Exercise input:

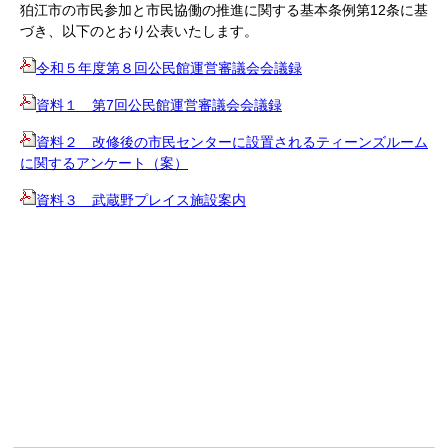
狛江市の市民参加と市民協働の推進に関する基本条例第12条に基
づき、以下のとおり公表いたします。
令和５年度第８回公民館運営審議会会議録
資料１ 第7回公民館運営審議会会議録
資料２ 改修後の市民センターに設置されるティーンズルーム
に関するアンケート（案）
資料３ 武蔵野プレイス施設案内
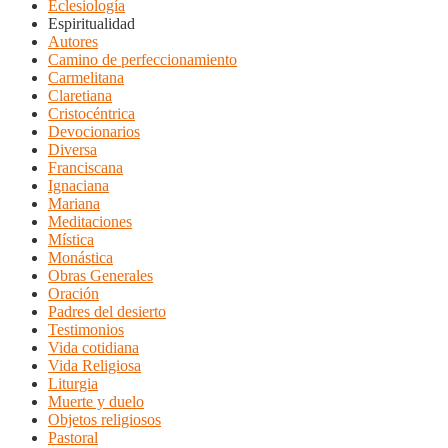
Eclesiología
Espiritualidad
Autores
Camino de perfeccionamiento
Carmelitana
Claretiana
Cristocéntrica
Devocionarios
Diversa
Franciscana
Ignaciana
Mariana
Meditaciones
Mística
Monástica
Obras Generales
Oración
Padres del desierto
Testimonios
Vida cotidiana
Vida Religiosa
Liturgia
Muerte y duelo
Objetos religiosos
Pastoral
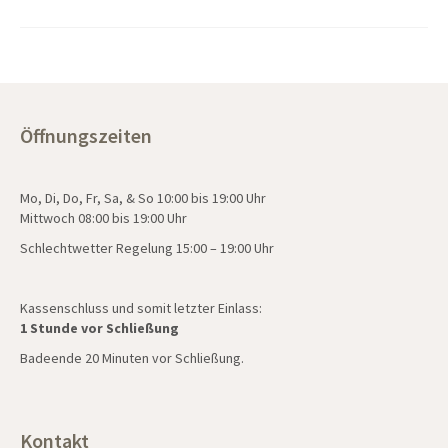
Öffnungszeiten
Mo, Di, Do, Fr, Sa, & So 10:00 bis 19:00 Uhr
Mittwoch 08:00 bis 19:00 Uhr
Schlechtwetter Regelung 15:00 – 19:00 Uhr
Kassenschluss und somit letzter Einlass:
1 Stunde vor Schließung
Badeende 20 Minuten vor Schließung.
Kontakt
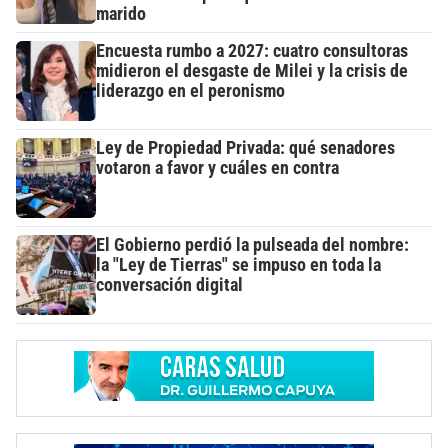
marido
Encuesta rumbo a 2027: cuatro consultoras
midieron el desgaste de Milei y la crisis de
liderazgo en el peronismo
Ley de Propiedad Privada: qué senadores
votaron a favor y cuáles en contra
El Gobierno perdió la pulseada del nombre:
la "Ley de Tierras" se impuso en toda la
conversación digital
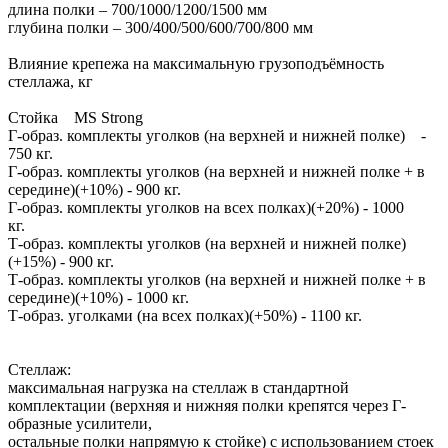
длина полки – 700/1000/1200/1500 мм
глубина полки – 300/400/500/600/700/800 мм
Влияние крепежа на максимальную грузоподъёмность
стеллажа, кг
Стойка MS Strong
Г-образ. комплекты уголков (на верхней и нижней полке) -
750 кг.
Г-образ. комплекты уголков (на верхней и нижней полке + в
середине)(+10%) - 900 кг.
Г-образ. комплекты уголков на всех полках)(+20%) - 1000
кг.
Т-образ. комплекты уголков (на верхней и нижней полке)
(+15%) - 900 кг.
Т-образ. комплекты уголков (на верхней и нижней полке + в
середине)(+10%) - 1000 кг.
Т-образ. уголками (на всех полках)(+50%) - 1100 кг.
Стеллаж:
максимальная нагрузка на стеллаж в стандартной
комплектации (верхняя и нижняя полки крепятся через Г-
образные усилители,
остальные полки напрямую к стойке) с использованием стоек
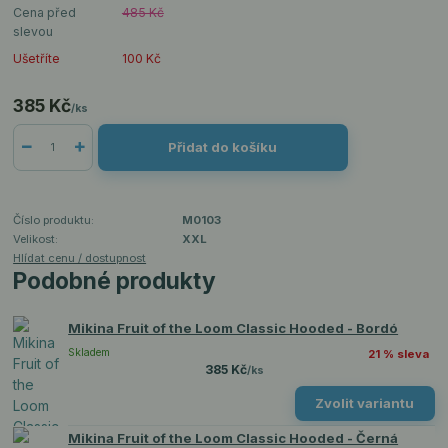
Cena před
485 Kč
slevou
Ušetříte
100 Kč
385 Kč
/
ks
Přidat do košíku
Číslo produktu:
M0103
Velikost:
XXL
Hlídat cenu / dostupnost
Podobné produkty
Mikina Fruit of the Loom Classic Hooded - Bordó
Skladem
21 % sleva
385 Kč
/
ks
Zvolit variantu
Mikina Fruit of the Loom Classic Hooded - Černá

Request:
The answer should consist only of the lines above from the one with "El Gobierno perdió" through the one with "Mikina Fruit of the Loom Classic Hooded - Bordó", repeated exactly, with no pictures among them.

Solution to this task:
El Gobierno perdió la pulseada del nombre:
la "Ley de Tierras" se impuso en toda la
conversación digital
длина полки – 700/1000/1200/1500 мм
глубина полки – 300/400/500/600/700/800 мм
Влияние крепежа на максимальную грузоподъёмность
стеллажа, кг
Стойка MS Strong
Г-образ. комплекты уголков (на верхней и нижней полке) -
750 кг.
Г-образ. комплекты уголков (на верхней и нижней полке + в
середине)(+10%) - 900 кг.
Г-образ. комплекты уголков на всех полках)(+20%) - 1000
кг.
Т-образ. комплекты уголков (на верхней и нижней полке)
(+15%) - 900 кг.
Т-образ. комплекты уголков (на верхней и нижней полке + в
середине)(+10%) - 1000 кг.
Т-образ. уголками (на всех полках)(+50%) - 1100 кг.
Стеллаж:
максимальная нагрузка на стеллаж в стандартной
комплектации (верхняя и нижняя полки крепятся через Г-
образные усилители,
остальные полки напрямую к стойке) с использованием стоек
Cena před
485 Kč
slevou
Ušetříte
100 Kč
385 Kč
/
ks
Přidat do košíku
Číslo produktu:
M0103
Velikost:
XXL
Hlídat cenu / dostupnost
Podobné produkty
Mikina Fruit of the Loom Classic Hooded - Bordó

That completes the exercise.